Never one to simply follow what others were doing, Robin and John Coffee artfully marched to their own drummer when it came to training. While many athletes were training six days a week, twice a day, she trained following a program that she and John had developed for Robin over the years.
That consisted of training five days per week, one time per day (when she as with John in Georgia she would sometimes train twice per day, but her schedule as a full time school teacher did not permit such as schedule later).
Well before a major competition, during her “preparatory” training phase, she emphasized, halting pulls, power snatches, cleans and leg work. As a competition approached, she did more deadlifts and shrugs, which ended with her standing on her toes in the fully extended position (Robin feels that this exercise not only built her pulling strength but it required her to pull straight – pull too far forward or back and you cannot remain on your toes at the finish). As the contest approached, Robin emphasized more squat lifts, as opposed to the power snatches and cleans that she had mixed into her training during the preparatory phase.
Her best lifts in training were: power snatch 75 kg., snatch 85 kg., power clean 92.5 kg., clean 100 kg., jerk from rack 105 kg., front squat 110 kg. and back squat 140 kg.
Reflecting on Her Beginnings and Support Team
As Robin reflects on her career she fondly recognizes the important roles that such people as Greg Shellnut, Ben Green and her teammates played in her career. But she truly feels that she owes her greatest thanks to her parents and to John Coffee.
Robin says that today, as she thinks about her early life in Georgia and how very supportive her parents were. She deeply appreciates the incredible support they gave to her financially, emotionally and intellectually, helping her to reach her full potential.
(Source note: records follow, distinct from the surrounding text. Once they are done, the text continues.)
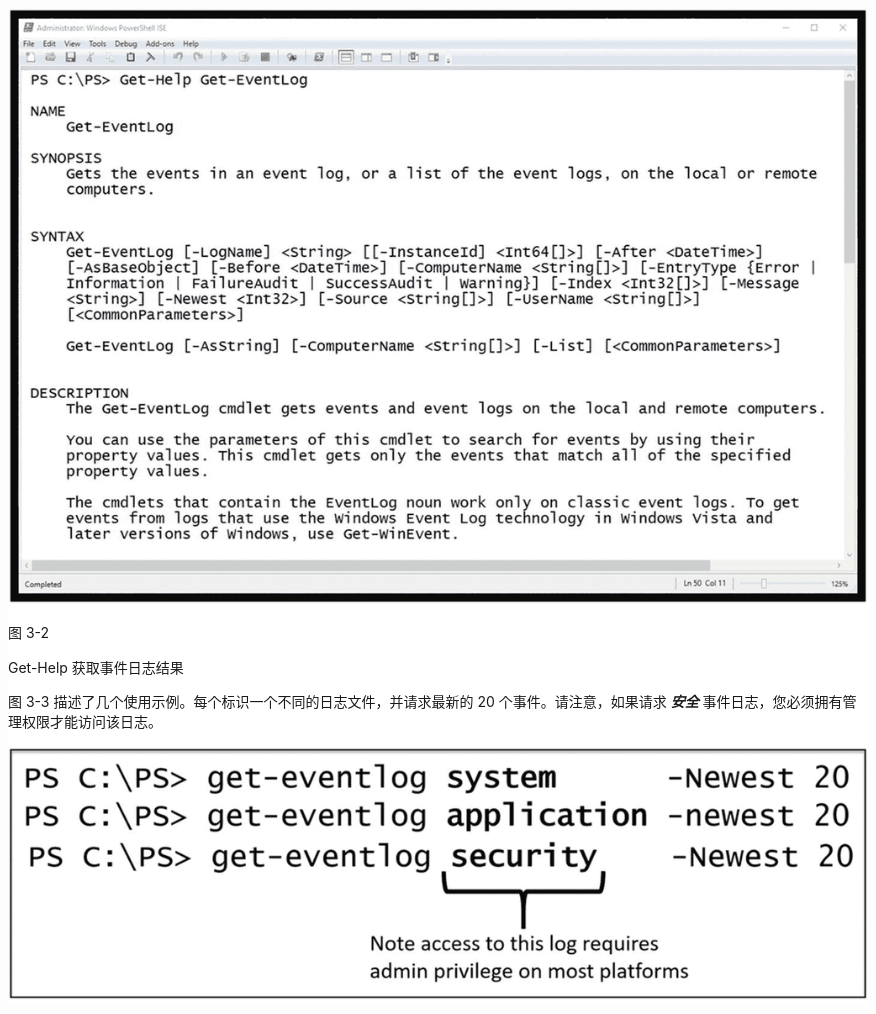 ![img/448944_1_En_3_Fig2_HTML.jpg](img/448944_1_En_3_Fig2_HTML.jpg)

图 3-2

Get-Help 获取事件日志结果

图 3-3 描述了几个使用示例。每个标识一个不同的日志文件，并请求最新的 20 个事件。请注意，如果请求 ***安全*** 事件日志，您必须拥有管理权限才能访问该日志。

![img/448944_1_En_3_Fig3_HTML.jpg](img/448944_1_En_3_Fig3_HTML.jpg)
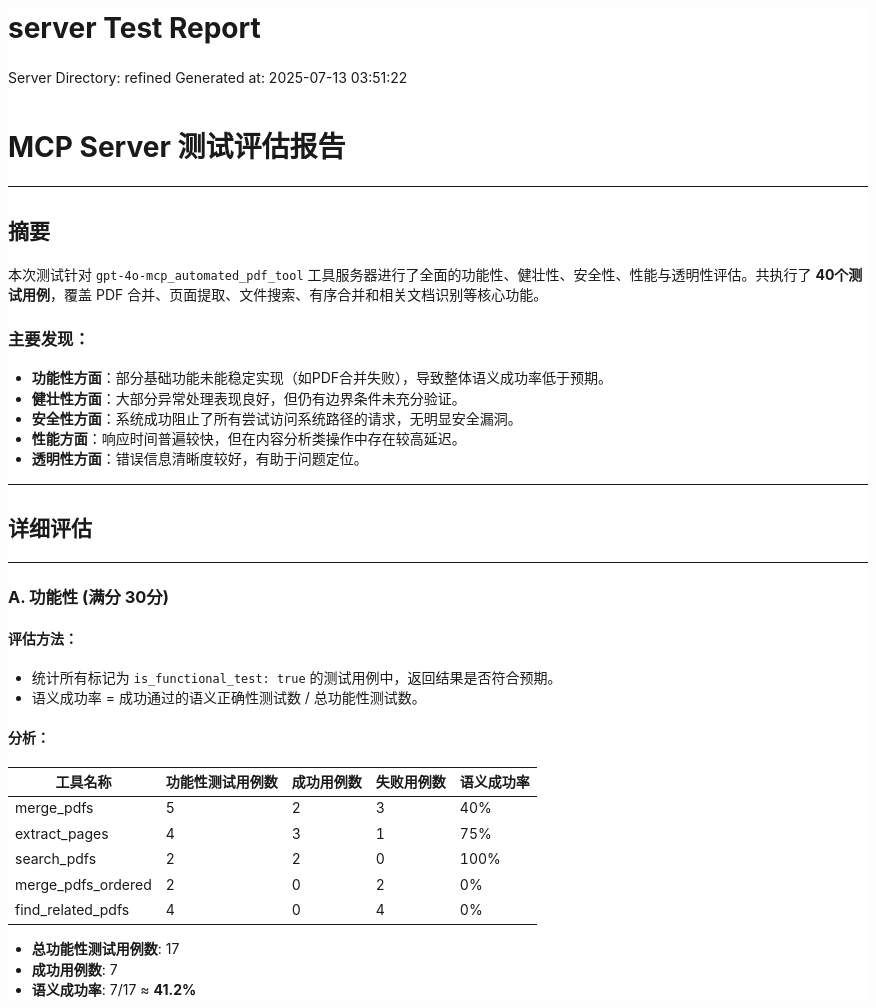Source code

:# server Test Report

Server Directory: refined
Generated at: 2025-07-13 03:51:22

# MCP Server 测试评估报告

---

## 摘要

本次测试针对 `gpt-4o-mcp_automated_pdf_tool` 工具服务器进行了全面的功能性、健壮性、安全性、性能与透明性评估。共执行了 **40个测试用例**，覆盖 PDF 合并、页面提取、文件搜索、有序合并和相关文档识别等核心功能。

### 主要发现：

- **功能性方面**：部分基础功能未能稳定实现（如PDF合并失败），导致整体语义成功率低于预期。
- **健壮性方面**：大部分异常处理表现良好，但仍有边界条件未充分验证。
- **安全性方面**：系统成功阻止了所有尝试访问系统路径的请求，无明显安全漏洞。
- **性能方面**：响应时间普遍较快，但在内容分析类操作中存在较高延迟。
- **透明性方面**：错误信息清晰度较好，有助于问题定位。

---

## 详细评估

---

### A. 功能性 (满分 30分)

#### 评估方法：
- 统计所有标记为 `is_functional_test: true` 的测试用例中，返回结果是否符合预期。
- 语义成功率 = 成功通过的语义正确性测试数 / 总功能性测试数。

#### 分析：

| 工具名称         | 功能性测试用例数 | 成功用例数 | 失败用例数 | 语义成功率 |
|------------------|------------------|------------|-------------|-------------|
| merge_pdfs       | 5                | 2          | 3           | 40%         |
| extract_pages    | 4                | 3          | 1           | 75%         |
| search_pdfs      | 2                | 2          | 0           | 100%        |
| merge_pdfs_ordered | 2              | 0          | 2           | 0%          |
| find_related_pdfs | 4              | 0          | 4           | 0%          |

- **总功能性测试用例数**: 17
- **成功用例数**: 7
- **语义成功率**: 7/17 ≈ **41.2%**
She says “As I reflect on myself, my brothers and my sister, I realize that my parents somehow instilled in all of us the belief that we could be whatever we wanted to be and I marvel at what a great achievement that is.”
With regard to John, Robin realizes how much John helped her with her lifting and her life, always there to give her the support that she needed while throwing up new challenges “to get me mad”.
A Few Other Points About Robin’s Career
Robin’s Weightlifting career was filled with accomplishments on and off the platform (she won more Nationals, and more World Championship medals than any woman in USA Weightlifting history).
I hope I’ve given readers a sense of her magnificent achievements in this article. However, we don’t want to close our story about Robin without talking a little more about other members of her family.
While her parents and siblings were great supporters of her efforts, her husband, Dean Goad. was quite a lifter in his own right, winning five nationals, competing in the World Championships and Pan American Games (he won a bronze medal at the 1991 Pan Am Games). Moreover, they both won several Nationals in the same year, after they were married – in 1994, 1995, 1996 and 1999 (no other couple has won even one Nationals in the same year).
In addition, their daughter. Sydney Goad, and Son, Dean Jr., have won multiple age group nationals and represented the USA at several Youth and/or Junior international events. Quite a family!
For many years Robin has run a gymnastics training center in Newnan, GA. And she has rendered service to USA Weightlifting in many ways over the years, such as serving on the Hall of Fame Committee (after being inducted into the USAW HOF herself a number of years earlier).
Robin has given the USA and world weightlifting community much to smile about across her tremendous career. And those of us who’ve watched her will never forget her 1994 smile after winning the World Championships – a smile that made all of those in American Weightlifting do the same!